- Born: 4 November 1937 (age 88) Kanpur India
- Other names: Prem Bhatia, P K Bhatia
- Citizenship: India
- Education: University of Delhi, Jai Narain Vyas University
- Occupation: Emeritus Professor
- Years active: 1963-2020
- Employer: Jai Narain Vyas University
- Known for: Mathematics, Astrophysics
- Spouse: Saroj Bhatia
- Children: 1
- Relatives: Rachna Bhatia Vijan (daughter)
- Awards: Distinguished Service Award
- Honours: FRAS, FNASc, FIMA, MIAU

= Prem Kumar Bhatia =

Indian mathematician

Prem Kumar Bhatia FNASc, FRAS, MIAU, FIMA (UK) was an Indian mathematician and astrophysicist. He worked as Emeritus Professor in Jai Narain Vyas University until his death in his permanent residence at Jodhpur.

==Early life==

Prof Bhatia was born in middle class Punjabi Khatri family Bhatia caste (on 7 September 1937) in Kanpur City.
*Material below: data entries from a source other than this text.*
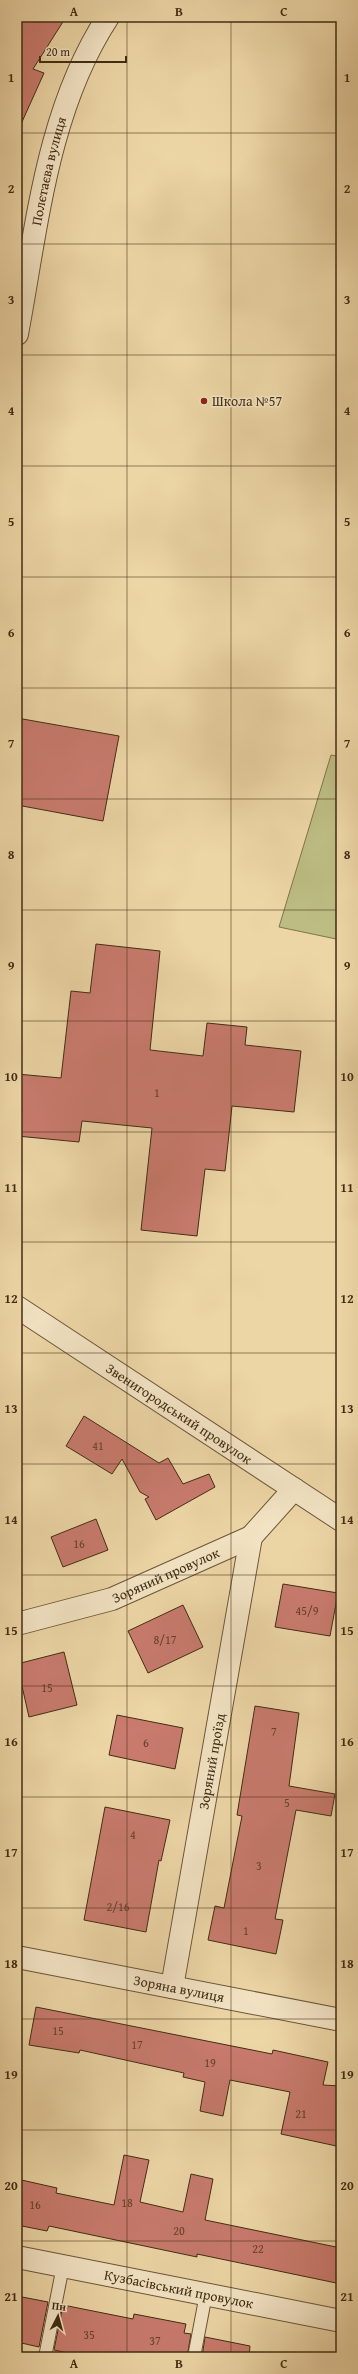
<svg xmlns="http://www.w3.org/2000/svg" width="358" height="2374" viewBox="0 0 358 2374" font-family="'Gentium Book Plus',serif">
<rect width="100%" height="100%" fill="#edd6a6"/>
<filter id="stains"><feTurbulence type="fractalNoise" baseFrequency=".005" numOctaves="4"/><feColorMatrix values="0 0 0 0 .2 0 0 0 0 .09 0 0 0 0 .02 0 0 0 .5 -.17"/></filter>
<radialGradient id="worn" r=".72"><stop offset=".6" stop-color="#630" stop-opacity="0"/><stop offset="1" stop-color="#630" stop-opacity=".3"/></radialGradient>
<!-- green -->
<path fill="#bdbd83" stroke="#7f744b" d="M331,755L341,757V940L279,927Z"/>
<!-- building -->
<path fill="#c97b6e" stroke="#412c13" d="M17,17H66L33,69L44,73L17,133Z
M17,718L119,736L103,821L17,805Z
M96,944L160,951L150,1050L203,1056L207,1023L247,1027L245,1045L301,1051L294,1112L232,1106L225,1171L205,1169L197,1236L141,1230L152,1128L82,1121L79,1142L17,1136V1074L61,1078L71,991L90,993Z
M84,1416L159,1463L168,1458L183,1484L209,1474L215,1487L156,1520L145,1499L149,1497L140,1492L122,1459L112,1474L66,1446Z
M96,1519L108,1550L63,1567L51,1537Z
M283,1584L338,1593L330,1636L275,1627Z
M183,1605L203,1647L148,1673L128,1631Z
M64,1652L77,1705L29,1717L17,1664Z
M255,1706L299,1713L289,1786L335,1794L331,1816L296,1810L275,1919L283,1920L276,1954L208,1940L215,1906L224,1908L242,1816L237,1815Z
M117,1715L183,1728L175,1769L109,1755Z
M105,1807L170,1820L161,1861L159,1860L146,1932L84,1920Z
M36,2007L272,2054L273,2050L328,2062L323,2085L341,2086V2147L281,2134L290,2092L230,2080L223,2116L200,2111L205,2082L183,2077L184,2073L80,2050L79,2053L29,2045Z
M124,2155L149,2160L140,2202L183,2212L191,2174L213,2179L205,2220L341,2248V2284L197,2254V2257L49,2226L47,2231L17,2225V2179L57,2188L56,2193L114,2205Z
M17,2296L48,2302L39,2347L17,2342Z
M63,2305L133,2319L134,2314L186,2324L184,2333L191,2334L187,2357H87L54,2350Z
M205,2337L250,2346L249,2357H202Z"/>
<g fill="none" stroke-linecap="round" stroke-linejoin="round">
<!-- service casing -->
<g stroke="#6c5638" stroke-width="14">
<path id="service" d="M45,2357L63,2266
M194,2357L206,2294"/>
</g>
<!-- minor casing -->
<g stroke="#6c5638" stroke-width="24">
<g id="minor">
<path id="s1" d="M17,334C37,227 47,110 108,17"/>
<path id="s2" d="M17,1307L341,1520"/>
<path id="s3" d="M17,1624L112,1599L251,1537L294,1489"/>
<path id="s4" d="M17,1957L341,2020"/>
<path id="s5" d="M172,1987L251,1537"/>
<path id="s6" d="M17,2257L341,2321"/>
</g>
</g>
<!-- service -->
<use href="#service" stroke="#f3e4c5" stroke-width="12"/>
<!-- minor -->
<use href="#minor" stroke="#f3e4c5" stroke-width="22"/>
</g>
<!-- grid -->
<path fill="none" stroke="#412c13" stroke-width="1" stroke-opacity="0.55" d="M127,17V2357M231,17V2357M17,133H341M17,244H341M17,355H341M17,466H341M17,577H341M17,688H341M17,799H341M17,910H341M17,1021H341M17,1132H341M17,1242H341M17,1353H341M17,1464H341M17,1575H341M17,1686H341M17,1797H341M17,1908H341M17,2019H341M17,2130H341M17,2241H341"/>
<!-- markers -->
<circle fill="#8f2418" stroke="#f3e4c5" stroke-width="1.5" cx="204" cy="401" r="4"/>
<g text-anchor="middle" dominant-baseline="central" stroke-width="3" stroke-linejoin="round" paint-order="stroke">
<!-- number labels -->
<g font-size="12" fill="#63402a">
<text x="157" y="1092">1</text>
<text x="98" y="1445">41</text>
<text x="79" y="1543">16</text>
<text x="307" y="1610">45/9</text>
<text x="165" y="1639">8/17</text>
<text x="47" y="1687">15</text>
<text x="274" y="1731">7</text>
<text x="146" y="1742">6</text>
<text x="287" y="1802">5</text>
<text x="133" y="1834">4</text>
<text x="259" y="1865">3</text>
<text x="118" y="1906">2/16</text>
<text x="246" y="1930">1</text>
<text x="58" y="2030">15</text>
<text x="137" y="2044">17</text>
<text x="210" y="2062">19</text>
<text x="301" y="2113">21</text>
<text x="127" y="2202">18</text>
<text x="35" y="2204">16</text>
<text x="179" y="2230">20</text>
<text x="258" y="2248">22</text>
<text x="89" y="2334">35</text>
<text x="155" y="2340">37</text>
</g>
<!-- street labels -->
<g font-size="14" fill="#412c13" stroke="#f3e4c5">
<text stroke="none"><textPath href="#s1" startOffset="166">Полєтаєва вулиця</textPath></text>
<text stroke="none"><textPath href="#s2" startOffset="194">Звенигородський провулок</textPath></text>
<text stroke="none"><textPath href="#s3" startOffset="157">Зоряний провулок</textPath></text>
<text stroke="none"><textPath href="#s5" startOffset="229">Зоряний проїзд</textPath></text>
<text stroke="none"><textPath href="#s4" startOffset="165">Зоряна вулиця</textPath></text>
<text stroke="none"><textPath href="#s6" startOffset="165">Кузбасівський провулок</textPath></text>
</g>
<!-- poi labels -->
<g font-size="14" fill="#412c13" stroke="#f3e4c5" text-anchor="start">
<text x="212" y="401">Школа №57</text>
</g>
</g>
<!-- margin -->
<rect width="358" height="2374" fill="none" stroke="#edd6a6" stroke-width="44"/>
<!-- north arrow -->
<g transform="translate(58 2316) rotate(6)" stroke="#f3e4c5" stroke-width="3" paint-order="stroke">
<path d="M0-3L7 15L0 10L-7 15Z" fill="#412c13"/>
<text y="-6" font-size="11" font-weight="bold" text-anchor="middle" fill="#412c13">Пн</text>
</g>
<!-- scale -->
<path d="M40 56v6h86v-6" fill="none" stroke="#412c13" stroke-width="2"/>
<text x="46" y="56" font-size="12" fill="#412c13" stroke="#f3e4c5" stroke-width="3" paint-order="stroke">20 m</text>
<rect x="22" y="22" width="314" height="2330" fill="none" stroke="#412c13" stroke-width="1.5"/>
<g font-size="13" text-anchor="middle" font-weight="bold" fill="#412c13">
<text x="74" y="16">A</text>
<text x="179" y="16">B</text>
<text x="284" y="16">C</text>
<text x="11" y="82">1</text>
<text x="347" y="82">1</text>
<text x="11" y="193">2</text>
<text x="347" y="193">2</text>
<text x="11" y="304">3</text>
<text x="347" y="304">3</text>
<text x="11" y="415">4</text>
<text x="347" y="415">4</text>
<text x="11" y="526">5</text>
<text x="347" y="526">5</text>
<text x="11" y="637">6</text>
<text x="347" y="637">6</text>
<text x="11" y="748">7</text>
<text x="347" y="748">7</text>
<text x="11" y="859">8</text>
<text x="347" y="859">8</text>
<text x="11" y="970">9</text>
<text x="347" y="970">9</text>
<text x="11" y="1081">10</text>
<text x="347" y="1081">10</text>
<text x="11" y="1192">11</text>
<text x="347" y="1192">11</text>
<text x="11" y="1303">12</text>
<text x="347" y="1303">12</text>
<text x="11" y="1413">13</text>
<text x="347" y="1413">13</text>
<text x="11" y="1524">14</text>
<text x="347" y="1524">14</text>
<text x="11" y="1635">15</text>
<text x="347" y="1635">15</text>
<text x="11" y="1746">16</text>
<text x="347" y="1746">16</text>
<text x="11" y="1857">17</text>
<text x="347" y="1857">17</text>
<text x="11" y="1968">18</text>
<text x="347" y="1968">18</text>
<text x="11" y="2079">19</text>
<text x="347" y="2079">19</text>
<text x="11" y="2190">20</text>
<text x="347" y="2190">20</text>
<text x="11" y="2301">21</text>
<text x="347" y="2301">21</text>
<text x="74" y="2368">A</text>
<text x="179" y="2368">B</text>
<text x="284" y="2368">C</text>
</g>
<rect width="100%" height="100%" filter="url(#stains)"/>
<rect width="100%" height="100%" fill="url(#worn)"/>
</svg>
He did his early study in Kanpur, thereafter came to Delhi where he did his B.Sc Gold medal and M.Sc Gold medal. Bhatia did his PhD from Jai Narain Vyas University in 1964 and did his post-doctoral work at Monash University, University of Liège, University of Lagos then completed his DSc from Jai Narain Vyas University in 1974.

==Career==
He also worked as associate professor in 1974 in Jai Narain Vyas University. In 1983 he was Professor, Head of department of Mathematics and Statistics and also Dean of Science faculty of Jai Narain Vyas University. Prof Bhatia retired in 2002, and from there on he worked as Emeritus Professor in M.B.M. Engineering College till his last breath.

==Awards and honours==

Prof Bhatia was conferred upon with a distinguished service award from Vigyan Parishad of India
- Fellow of National Academy of Sciences, India
- Fellow of International Mathematical Association (UK)
- Fellow of Royal Astronomical Society
- Member of International Astronomical Union.

==Publications==

Bhatia published more than 200 articles in international and national level peer review journals.